Hours of a very slow but content walk pass by. I ask my newly made Sherpa friend “Could I get the pony now please?”. “I can’t find a pony now, but surely later along the way” he tells me with sincerity. “Ok. I will manage to walk till then” I gulp and so our walk continues. It is not that I feel pain at this stage, just utter sheer exhaustion. Finally we reach the 19,000 feet Dolma Pass peak. It is an opposite of experience from my ascent two years earlier, during which I encountered hail storms and tears. This time calmness and sunshine embrace us while we sit down in the ocean of Tibetan prayer flags.
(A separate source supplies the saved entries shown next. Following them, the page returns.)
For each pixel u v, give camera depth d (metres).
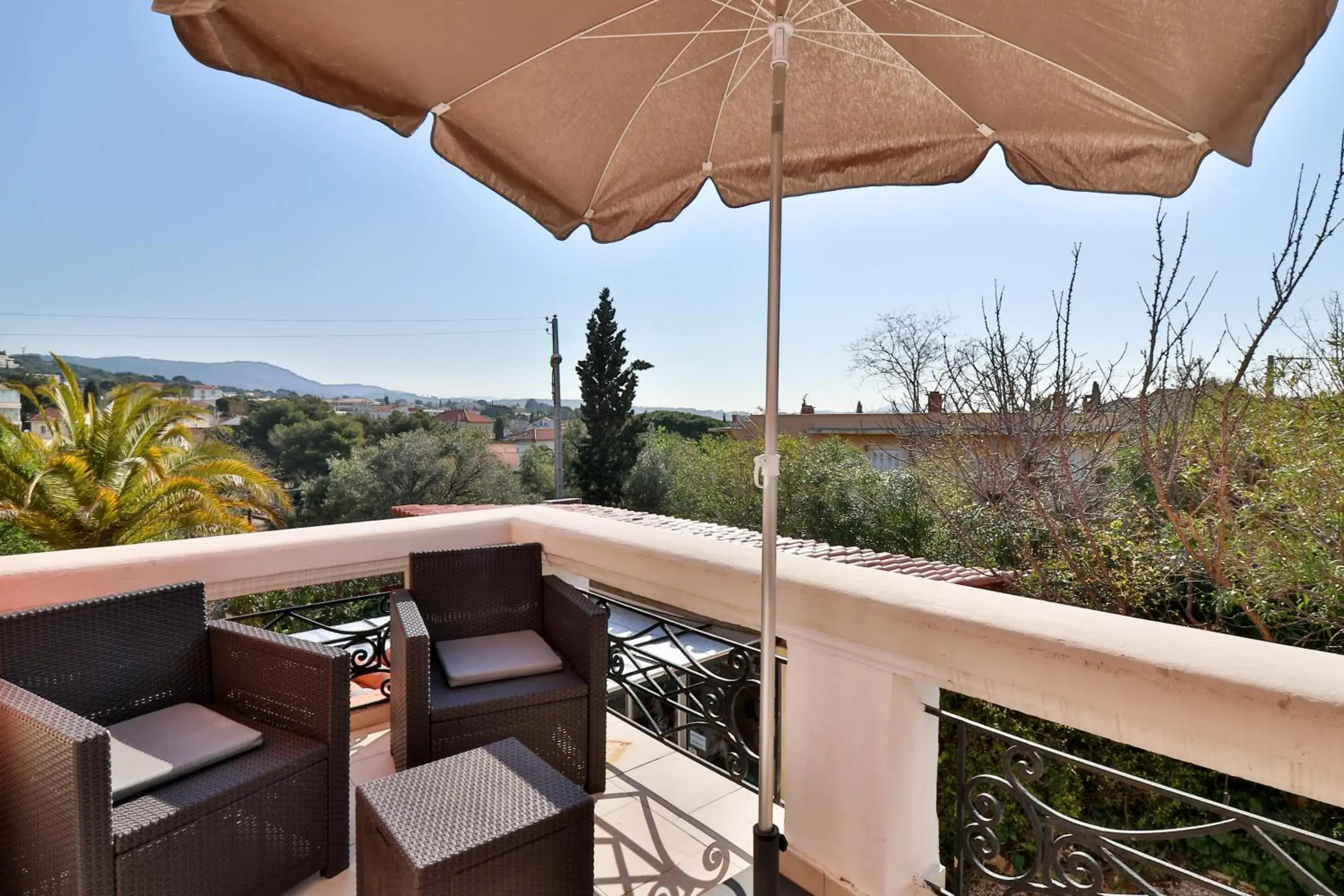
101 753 1.40
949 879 3.85
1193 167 1.40
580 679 2.38
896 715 1.73
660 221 2.04
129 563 2.39
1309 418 4.48
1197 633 1.43
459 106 1.62
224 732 1.81
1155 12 1.19
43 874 1.46
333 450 18.97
After a few more hours once we descended Dolma Pass, I ask my Sherpa friend again “Could I get a pony now please?” “I can’t find a pony now, but surely at the next Tibetan tent” he replies while he sincerely believes in his own words. Finally I understand and smile. What a brilliant divine play and motivation. I would have never been able to complete this Parikrama if it would have not been for this funny blessed ‘pony-play’. I stop asking and resign with gratitude to Shiva’s wish for me to walk. The ‘Weather Gods’ continue to bless us with a beautiful blue sky and warm sun rays. Completing this second day, the longest day of Parikrama around Mount Kailash, on foot invites euphoric inner feelings in the evening. Perhaps what is most intriguing about each Kailash Pilgrimage, during as well as long after the journey, is the emptiness of ones mind. Kailash evokes an indescribable stillness within. Kailash is actually the Sahasra Chakra in our body, the seat of the center of Supreme Consciousness (Shiva). It is there that Kundalini (Shakti) merges in union. The physical counterpart is Mount Kailash, where the energy of Shiva is centered in material earth. The intensity of outer and inner challenges combined with the natural setting of purity and divinity, greatly impacts the human mind. It transforms the Pilgrims mind back into its natural state of stillness.
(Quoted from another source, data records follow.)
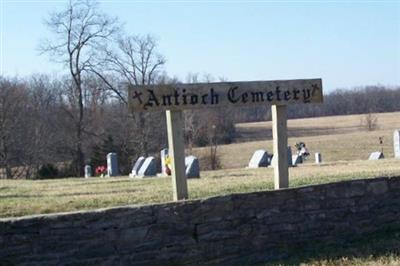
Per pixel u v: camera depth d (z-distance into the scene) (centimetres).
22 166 4722
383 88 11650
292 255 800
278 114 860
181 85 791
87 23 7375
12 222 655
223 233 763
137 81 5047
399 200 913
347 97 11781
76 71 4962
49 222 671
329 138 6247
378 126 7825
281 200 809
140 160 2295
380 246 811
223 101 815
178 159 796
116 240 701
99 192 1175
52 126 5038
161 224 726
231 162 4688
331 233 846
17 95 4969
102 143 4581
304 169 1702
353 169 1538
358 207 873
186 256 739
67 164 4759
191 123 5072
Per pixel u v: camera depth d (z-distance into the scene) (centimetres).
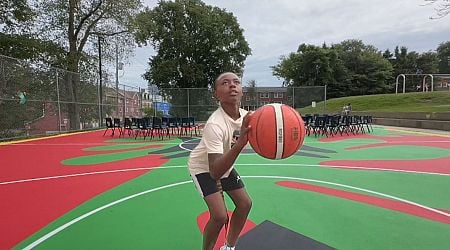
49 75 1627
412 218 412
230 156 222
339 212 435
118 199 506
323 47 7206
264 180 628
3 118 1343
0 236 364
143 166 798
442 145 1177
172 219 414
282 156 233
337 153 997
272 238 351
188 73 4484
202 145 263
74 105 1856
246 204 284
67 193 543
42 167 784
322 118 1582
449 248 325
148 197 517
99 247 333
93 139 1483
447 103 3184
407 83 7525
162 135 1631
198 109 2686
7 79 1343
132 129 1700
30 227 390
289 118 232
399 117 2314
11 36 2058
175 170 744
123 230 377
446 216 420
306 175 674
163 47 4628
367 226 385
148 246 334
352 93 6631
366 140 1373
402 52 8175
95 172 723
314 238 350
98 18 2239
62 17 2169
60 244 341
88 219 416
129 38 2431
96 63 2422
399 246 330
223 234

The third and last day of this Parikrama is an easy walk. We sometimes pass Tibetan pilgrims, which is a very humbling encounter. The most pious of pilgrims are those who prostrate themselves around Kailash, lying flat on the ground, then rising, walking to the point that their hands touched and repeating the process. It takes them 25 days to complete it. It is a sight of devotion, determination and strength. Just at the end of my Pilgramige mild snowflakes start to fall and cover the landscape in a mystic beautiful white layer. I see a wall of snow clouds behind on our path in the mountain peaks.
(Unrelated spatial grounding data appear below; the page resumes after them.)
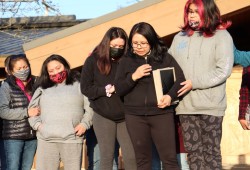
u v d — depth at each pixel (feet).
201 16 14.85
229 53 14.89
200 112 15.07
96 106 16.80
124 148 16.81
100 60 16.69
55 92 17.67
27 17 40.50
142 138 15.57
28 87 18.98
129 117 15.64
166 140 15.38
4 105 18.37
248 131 34.83
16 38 35.94
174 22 20.20
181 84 15.14
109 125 16.79
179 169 15.57
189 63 15.31
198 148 15.19
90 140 19.16
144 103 15.42
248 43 26.12
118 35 16.61
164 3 20.33
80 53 21.49
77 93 17.71
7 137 18.38
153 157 18.62
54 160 17.47
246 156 33.55
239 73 34.94
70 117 17.42
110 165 16.78
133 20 20.72
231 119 35.06
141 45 15.52
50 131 17.24
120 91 15.60
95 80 16.98
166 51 15.78
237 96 34.96
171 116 15.49
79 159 17.49
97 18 21.16
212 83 14.79
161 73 15.24
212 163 14.88
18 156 18.39
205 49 15.14
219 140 15.03
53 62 17.65
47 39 21.81
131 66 15.75
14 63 18.63
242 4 19.77
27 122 18.47
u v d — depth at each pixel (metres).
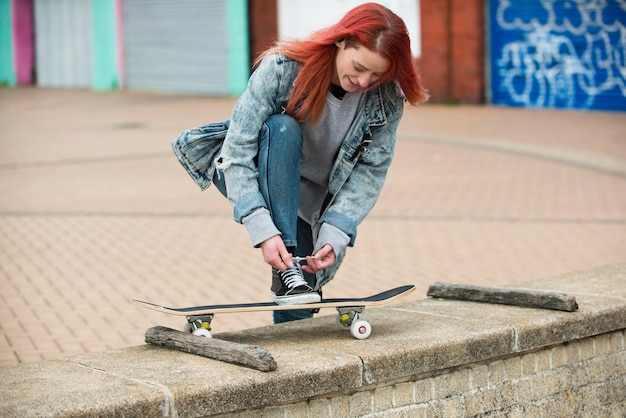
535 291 4.48
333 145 3.92
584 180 12.02
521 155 14.12
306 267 3.85
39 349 5.65
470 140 15.82
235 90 24.80
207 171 3.97
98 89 28.28
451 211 10.28
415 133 16.92
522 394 4.23
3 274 7.61
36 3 30.03
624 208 10.27
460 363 3.92
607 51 19.03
Later I get to know that this snow wall held back all pilgrims who started the day after us. They had to cancel their Parikrama journey due to heavy snowstorms on the other side of Mount Kailash. It is then while I sit in the last Tibetan tent, warming my hands over the open kitchen fire and hearing those news that I comprehend the entirety of blessings bestowed on me….I reflect on my impulse to start early on my own on the first day and the return of the rest of my group because of that delay, the miraculous appearance of my Tibetan helper, the motivation play with the pony and the snow wall that ‘sealed the divine doors again’ once I completed my journey. It was an on the day and literally on the hour perfectly timed Pilgrimage around Mount Kailash on Buddha Purnima. All divine grace….only gratitude remains!